### Extract:
Step 1: Fetch employees incrementally

Employee lists are paginated and support incremental refresh.

import { UnifiedTo } from '@unified-api/typescript-sdk';

const sdk = new UnifiedTo({
  security: { jwt: process.env.UNIFIED_API_KEY! },
});

async function fetchEmployees(connectionId: string) {
  const out = [];
  let offset = 0;
  const limit = 100;

  while (true) {
    const page = await sdk.hris.listHrisEmployees({
      connectionId,
      limit,
      offset,
      sort: 'updated_at',
      order: 'asc',
      fields: [
        'id',
        'first_name',
        'last_name',
        'title',
        'manager_id',
        'employment_status',
        'terminated_at',
        'groups',
        'locations',
        'company_id',
        'image_url',
      ].join(','),
    });

    if (!page || page.length === 0) break;

    out.push(...page);
    offset += limit;
  }

  return out;
}

Use updated_gte to refresh only changed records after the initial load.

Step 2: Filter active employees

Directories and org charts typically exclude terminated staff.

### Information supplied:
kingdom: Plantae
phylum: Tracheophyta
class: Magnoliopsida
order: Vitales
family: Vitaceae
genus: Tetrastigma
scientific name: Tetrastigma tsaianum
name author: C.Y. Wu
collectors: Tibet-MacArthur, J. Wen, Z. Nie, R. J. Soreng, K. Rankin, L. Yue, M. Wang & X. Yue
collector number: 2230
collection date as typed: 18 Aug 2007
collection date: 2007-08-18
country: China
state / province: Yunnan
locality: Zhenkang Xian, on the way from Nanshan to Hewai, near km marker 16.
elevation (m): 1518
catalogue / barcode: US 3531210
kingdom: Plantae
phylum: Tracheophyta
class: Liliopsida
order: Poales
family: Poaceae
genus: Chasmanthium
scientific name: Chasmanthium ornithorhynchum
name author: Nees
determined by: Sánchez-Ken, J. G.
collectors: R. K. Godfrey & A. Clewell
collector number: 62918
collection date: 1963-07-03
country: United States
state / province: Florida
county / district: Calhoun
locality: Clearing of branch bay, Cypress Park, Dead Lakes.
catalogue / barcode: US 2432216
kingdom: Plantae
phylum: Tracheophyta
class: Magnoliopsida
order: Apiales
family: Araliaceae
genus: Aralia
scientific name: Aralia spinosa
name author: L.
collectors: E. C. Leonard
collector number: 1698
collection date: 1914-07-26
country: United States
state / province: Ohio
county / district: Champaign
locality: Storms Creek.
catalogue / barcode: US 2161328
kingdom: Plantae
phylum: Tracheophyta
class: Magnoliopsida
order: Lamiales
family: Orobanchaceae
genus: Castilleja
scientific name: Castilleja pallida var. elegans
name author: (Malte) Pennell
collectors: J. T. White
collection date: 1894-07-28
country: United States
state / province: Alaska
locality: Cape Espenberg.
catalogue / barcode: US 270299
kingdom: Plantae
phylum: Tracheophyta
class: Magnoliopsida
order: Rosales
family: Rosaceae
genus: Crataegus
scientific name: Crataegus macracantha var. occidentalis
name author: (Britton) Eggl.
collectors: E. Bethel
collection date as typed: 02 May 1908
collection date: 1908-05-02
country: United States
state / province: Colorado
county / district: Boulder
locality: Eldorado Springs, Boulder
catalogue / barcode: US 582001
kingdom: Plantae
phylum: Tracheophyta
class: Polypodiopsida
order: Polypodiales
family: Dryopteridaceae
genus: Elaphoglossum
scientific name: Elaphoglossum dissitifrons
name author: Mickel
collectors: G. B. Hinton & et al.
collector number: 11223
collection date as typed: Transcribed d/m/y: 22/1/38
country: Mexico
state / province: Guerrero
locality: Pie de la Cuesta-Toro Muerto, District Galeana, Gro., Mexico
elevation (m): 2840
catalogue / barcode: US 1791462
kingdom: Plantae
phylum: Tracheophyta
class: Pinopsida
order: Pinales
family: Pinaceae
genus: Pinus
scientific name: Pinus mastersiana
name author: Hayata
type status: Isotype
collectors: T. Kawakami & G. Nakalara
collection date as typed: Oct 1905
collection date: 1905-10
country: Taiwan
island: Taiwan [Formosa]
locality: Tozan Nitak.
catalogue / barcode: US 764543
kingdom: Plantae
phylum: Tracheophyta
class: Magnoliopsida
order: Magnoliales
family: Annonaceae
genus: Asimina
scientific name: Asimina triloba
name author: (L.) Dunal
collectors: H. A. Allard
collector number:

### Questions:
(a) Quote the employee-fetching guide word for word, from "if (!page ||" up to and including "exclude terminated staff.".
(b) Carry the employee-fetching guide forward from the point where it ends.

### Responses to the exercise:
(a)
if (!page || page.length === 0) break;

    out.push(...page);
    offset += limit;
  }

  return out;
}

Use updated_gte to refresh only changed records after the initial load.

Step 2: Filter active employees

Directories and org charts typically exclude terminated staff.

(b)
function filterActive(employees: any[]) {
  return employees.filter(
    (e) => e.employment_status === 'ACTIVE' && !e.terminated_at
  );
}

Whether to include recent terminations is a product decision, not a data guarantee.

Step 3: Build the reporting hierarchy

Org charts are built from manager_id references.

function buildManagerTree(employees: any[]) {
  const byId = new Map<string, any>();
  const roots: any[] = [];

  for (const e of employees) {
    if (e.id) byId.set(e.id, { ...e, reports: [] });
  }

  for (const e of byId.values()) {
    if (e.manager_id && byId.has(e.manager_id)) {
      byId.get(e.manager_id).reports.push(e);
    } else {
      roots.push(e);
    }
  }

  return roots;
}

Important guardrails:

  • Employees without a valid manager become roots.
  • Circular references may exist in some HRISs. Your UI should tolerate them.
  • Do not assume a single root node.

Step 4: Fetch and index groups

Groups define organizational units independent of reporting lines.

async function fetchGroups(connectionId: string) {
  return await sdk.hris.listHrisGroups({
    connectionId,
    limit: 100,
    offset: 0,
    fields: 'id,name,parent_id,type,is_active,company_id',
  });
}

Build a group tree using parent_id if present. Do not assume group membership implies hierarchy.

Step 5: Fetch and index locations

Locations enable directory views by geography.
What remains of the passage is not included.